[Exercise brief] Would you reproduce, without any alteration, the lines from the opening line of the entries through the line that has "Performances ..." in it?
= = = = = = =
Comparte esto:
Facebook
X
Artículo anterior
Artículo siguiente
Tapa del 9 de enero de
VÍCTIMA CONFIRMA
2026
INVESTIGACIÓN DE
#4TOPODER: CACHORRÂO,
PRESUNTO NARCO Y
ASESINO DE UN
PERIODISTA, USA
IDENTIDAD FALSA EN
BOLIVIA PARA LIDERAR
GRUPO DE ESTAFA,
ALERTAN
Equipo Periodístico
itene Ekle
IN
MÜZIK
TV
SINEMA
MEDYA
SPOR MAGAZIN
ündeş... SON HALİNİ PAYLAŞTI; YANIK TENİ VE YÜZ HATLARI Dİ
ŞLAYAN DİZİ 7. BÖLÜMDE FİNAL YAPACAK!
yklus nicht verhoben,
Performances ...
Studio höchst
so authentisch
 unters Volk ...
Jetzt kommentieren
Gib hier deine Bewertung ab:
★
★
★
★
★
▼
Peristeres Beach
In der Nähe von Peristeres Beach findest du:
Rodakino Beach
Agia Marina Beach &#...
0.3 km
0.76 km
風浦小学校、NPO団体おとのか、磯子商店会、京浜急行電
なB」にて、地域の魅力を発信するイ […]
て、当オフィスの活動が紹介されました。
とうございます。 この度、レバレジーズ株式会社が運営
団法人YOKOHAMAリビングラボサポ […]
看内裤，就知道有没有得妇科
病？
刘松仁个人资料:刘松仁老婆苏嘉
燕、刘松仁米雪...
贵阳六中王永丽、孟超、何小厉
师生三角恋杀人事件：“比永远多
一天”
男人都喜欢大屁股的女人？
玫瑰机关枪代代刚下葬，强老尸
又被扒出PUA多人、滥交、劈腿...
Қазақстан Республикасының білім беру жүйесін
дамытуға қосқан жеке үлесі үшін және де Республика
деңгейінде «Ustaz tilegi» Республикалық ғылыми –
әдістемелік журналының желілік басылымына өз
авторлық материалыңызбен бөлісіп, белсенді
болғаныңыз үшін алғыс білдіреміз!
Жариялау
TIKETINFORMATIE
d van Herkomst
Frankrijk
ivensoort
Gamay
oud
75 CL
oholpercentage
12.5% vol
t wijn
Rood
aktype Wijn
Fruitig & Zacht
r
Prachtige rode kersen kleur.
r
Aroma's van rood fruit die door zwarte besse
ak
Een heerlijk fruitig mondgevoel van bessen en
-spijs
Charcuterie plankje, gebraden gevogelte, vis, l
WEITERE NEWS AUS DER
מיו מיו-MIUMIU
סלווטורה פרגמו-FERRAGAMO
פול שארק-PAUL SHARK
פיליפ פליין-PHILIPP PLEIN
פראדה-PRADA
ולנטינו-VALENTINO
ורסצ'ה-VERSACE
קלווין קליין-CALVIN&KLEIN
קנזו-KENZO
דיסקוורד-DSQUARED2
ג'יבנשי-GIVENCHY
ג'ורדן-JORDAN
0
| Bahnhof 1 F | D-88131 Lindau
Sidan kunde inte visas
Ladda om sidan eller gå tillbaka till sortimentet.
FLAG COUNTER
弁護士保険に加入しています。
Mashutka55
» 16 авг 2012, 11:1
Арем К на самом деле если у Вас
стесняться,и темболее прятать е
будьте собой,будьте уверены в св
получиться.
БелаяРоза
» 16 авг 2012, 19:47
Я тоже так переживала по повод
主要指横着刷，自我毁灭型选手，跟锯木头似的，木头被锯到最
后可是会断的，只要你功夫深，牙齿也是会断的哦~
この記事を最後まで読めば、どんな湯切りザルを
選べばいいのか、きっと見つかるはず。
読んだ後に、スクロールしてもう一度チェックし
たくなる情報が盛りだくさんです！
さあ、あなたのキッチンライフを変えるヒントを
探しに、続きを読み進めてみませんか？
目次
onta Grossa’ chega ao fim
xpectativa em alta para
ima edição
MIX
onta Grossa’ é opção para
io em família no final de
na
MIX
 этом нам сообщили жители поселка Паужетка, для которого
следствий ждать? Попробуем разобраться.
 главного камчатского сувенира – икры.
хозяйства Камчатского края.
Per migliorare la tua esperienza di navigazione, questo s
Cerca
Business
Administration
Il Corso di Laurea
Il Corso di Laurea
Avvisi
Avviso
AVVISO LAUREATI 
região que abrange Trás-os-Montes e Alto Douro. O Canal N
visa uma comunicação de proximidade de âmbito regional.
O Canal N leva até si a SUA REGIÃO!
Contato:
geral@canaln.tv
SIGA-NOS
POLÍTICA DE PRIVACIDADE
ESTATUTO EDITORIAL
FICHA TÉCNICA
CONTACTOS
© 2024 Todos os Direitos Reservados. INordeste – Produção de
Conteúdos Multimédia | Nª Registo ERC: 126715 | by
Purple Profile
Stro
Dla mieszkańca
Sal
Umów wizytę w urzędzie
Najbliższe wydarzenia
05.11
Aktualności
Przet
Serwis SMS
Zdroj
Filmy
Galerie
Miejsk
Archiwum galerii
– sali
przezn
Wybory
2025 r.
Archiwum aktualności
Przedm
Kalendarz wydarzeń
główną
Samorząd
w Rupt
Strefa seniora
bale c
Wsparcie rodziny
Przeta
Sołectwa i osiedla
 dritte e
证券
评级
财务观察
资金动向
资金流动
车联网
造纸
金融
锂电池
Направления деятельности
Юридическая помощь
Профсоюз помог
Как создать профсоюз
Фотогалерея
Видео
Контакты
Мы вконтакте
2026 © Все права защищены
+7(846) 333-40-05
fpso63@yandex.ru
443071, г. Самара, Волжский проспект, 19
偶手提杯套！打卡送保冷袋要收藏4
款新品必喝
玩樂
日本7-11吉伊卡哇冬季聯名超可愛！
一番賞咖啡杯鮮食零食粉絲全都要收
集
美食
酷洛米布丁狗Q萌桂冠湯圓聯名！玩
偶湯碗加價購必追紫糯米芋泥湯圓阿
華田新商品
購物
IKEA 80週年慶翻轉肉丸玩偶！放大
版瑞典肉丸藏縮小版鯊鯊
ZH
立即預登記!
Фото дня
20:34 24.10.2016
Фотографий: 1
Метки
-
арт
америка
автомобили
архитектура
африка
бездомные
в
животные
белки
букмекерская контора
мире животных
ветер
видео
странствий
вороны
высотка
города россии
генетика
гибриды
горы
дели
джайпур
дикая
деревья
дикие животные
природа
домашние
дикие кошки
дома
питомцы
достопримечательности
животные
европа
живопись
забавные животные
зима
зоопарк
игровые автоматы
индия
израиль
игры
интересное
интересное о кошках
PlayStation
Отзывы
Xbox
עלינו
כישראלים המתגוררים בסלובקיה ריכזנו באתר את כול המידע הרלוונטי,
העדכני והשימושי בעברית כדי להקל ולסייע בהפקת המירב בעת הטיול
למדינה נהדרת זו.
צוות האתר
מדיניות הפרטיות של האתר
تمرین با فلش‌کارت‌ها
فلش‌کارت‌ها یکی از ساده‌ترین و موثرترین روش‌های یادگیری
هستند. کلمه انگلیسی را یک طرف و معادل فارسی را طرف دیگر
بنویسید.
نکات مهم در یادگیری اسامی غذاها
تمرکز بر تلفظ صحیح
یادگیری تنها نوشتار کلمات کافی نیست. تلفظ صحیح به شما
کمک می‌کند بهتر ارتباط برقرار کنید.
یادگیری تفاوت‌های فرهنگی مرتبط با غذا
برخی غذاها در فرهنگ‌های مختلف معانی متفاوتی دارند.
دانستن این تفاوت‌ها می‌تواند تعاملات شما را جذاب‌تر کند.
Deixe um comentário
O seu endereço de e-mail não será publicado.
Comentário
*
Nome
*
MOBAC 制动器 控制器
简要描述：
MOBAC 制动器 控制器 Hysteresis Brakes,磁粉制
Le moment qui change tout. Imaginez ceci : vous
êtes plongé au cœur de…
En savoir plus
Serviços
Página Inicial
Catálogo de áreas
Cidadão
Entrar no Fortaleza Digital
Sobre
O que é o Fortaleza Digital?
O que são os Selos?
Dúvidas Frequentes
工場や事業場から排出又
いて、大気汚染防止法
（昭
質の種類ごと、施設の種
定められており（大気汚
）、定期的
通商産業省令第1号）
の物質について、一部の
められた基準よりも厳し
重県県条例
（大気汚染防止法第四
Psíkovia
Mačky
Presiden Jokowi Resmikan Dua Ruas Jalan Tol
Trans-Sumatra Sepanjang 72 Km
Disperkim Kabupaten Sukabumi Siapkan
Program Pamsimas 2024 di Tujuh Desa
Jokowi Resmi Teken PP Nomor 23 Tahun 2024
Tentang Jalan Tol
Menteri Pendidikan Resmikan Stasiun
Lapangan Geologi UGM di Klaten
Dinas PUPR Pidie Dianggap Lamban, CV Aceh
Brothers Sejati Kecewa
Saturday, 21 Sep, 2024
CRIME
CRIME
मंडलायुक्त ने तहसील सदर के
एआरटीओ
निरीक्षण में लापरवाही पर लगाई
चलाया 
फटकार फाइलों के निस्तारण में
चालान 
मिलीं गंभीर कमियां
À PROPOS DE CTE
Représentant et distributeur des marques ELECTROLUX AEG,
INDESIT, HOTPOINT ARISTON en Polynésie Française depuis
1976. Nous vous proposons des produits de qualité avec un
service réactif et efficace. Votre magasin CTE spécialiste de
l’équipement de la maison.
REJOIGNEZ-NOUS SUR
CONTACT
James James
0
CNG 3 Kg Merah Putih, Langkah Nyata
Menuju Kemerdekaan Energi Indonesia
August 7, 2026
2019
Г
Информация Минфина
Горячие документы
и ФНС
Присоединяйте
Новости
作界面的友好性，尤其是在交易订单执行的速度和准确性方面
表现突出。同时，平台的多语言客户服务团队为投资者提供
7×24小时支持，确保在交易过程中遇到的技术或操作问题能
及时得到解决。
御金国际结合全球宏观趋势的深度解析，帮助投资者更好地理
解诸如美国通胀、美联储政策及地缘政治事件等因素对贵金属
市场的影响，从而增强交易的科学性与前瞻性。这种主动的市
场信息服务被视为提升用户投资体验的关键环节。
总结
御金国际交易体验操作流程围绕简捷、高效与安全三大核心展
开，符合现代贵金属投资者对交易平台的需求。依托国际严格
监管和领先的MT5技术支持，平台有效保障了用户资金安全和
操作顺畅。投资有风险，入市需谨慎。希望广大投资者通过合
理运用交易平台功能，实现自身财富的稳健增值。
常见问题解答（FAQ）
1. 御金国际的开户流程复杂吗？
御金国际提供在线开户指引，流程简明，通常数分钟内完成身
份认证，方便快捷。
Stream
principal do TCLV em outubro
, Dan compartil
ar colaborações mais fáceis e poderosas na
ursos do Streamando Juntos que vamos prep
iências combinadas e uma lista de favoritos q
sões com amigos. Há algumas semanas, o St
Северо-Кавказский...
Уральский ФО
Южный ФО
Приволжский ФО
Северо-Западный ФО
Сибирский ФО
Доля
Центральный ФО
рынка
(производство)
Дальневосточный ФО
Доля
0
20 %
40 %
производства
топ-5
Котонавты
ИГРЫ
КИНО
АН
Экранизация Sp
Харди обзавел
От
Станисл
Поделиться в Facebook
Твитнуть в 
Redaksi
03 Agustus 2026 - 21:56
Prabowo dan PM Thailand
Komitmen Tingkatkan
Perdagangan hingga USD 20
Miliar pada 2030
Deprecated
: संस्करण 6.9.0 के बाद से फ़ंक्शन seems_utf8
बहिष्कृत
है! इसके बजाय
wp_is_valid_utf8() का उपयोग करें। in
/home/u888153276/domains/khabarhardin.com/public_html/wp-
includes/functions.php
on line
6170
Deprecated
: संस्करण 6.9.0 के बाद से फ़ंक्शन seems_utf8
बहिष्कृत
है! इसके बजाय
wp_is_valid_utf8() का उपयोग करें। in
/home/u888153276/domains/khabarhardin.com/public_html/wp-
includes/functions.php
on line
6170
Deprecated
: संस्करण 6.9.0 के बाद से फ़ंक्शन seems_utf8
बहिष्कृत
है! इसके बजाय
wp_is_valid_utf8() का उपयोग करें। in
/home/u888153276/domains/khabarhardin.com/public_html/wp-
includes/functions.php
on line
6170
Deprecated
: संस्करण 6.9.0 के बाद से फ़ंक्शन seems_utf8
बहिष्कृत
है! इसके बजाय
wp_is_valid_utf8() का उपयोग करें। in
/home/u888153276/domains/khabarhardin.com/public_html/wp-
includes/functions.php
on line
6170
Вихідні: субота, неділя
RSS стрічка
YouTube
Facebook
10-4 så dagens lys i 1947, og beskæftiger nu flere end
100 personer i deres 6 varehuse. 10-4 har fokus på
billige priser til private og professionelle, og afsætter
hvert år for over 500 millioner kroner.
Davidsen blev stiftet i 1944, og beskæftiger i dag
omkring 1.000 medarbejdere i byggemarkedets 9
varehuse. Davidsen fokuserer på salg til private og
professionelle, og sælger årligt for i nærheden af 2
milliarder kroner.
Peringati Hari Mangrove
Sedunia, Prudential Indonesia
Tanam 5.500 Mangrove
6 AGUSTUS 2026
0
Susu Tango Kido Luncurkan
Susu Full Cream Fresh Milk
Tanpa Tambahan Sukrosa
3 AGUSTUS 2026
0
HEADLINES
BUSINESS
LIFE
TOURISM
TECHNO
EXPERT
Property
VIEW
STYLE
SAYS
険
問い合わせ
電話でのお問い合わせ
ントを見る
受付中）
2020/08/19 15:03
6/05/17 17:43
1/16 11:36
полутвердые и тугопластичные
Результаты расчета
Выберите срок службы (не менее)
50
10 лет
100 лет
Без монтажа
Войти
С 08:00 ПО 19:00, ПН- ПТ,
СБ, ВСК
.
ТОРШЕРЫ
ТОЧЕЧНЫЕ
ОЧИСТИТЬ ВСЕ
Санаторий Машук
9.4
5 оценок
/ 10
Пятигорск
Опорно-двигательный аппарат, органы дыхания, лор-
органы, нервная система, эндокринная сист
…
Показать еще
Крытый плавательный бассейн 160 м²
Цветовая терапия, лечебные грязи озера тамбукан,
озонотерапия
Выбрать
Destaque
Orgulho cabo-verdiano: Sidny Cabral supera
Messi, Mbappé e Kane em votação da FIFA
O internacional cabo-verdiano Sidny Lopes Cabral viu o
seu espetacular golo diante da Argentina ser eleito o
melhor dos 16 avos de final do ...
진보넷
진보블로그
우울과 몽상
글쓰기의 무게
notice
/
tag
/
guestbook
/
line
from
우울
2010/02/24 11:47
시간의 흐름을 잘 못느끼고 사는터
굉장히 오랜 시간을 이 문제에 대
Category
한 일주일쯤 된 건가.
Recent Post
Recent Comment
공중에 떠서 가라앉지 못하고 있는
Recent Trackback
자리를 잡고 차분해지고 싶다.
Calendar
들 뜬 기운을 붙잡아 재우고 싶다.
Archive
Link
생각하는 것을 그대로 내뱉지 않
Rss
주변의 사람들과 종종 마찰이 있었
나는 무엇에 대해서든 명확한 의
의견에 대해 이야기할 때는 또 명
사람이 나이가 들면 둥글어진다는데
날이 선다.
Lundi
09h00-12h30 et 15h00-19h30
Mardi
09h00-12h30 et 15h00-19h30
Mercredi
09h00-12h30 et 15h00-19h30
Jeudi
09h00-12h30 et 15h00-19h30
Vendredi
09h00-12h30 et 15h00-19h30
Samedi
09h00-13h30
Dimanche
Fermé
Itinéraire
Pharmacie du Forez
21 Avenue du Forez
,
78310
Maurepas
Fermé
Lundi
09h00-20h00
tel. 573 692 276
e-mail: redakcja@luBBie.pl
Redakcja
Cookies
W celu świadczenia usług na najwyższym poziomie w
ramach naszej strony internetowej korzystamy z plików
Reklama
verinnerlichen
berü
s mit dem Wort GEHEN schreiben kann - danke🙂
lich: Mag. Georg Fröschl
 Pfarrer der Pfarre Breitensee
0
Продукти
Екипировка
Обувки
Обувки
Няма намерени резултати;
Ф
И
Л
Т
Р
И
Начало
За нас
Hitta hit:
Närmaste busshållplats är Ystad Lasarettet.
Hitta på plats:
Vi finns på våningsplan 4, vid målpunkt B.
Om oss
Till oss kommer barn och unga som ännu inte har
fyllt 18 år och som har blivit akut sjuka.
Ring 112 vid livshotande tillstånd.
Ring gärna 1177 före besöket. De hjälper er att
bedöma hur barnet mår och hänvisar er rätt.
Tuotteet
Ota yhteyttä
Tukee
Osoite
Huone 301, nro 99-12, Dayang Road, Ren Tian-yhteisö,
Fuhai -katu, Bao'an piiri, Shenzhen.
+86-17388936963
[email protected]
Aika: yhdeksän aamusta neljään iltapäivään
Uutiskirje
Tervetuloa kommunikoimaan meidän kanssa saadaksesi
= = = = = = =
[Solution to this problem]
Comparte esto:
Facebook
X
Artículo anterior
Artículo siguiente
Tapa del 9 de enero de
VÍCTIMA CONFIRMA
2026
INVESTIGACIÓN DE
#4TOPODER: CACHORRÂO,
PRESUNTO NARCO Y
ASESINO DE UN
PERIODISTA, USA
IDENTIDAD FALSA EN
BOLIVIA PARA LIDERAR
GRUPO DE ESTAFA,
ALERTAN
Equipo Periodístico
itene Ekle
IN
MÜZIK
TV
SINEMA
MEDYA
SPOR MAGAZIN
ündeş... SON HALİNİ PAYLAŞTI; YANIK TENİ VE YÜZ HATLARI Dİ
ŞLAYAN DİZİ 7. BÖLÜMDE FİNAL YAPACAK!
yklus nicht verhoben,
Performances ...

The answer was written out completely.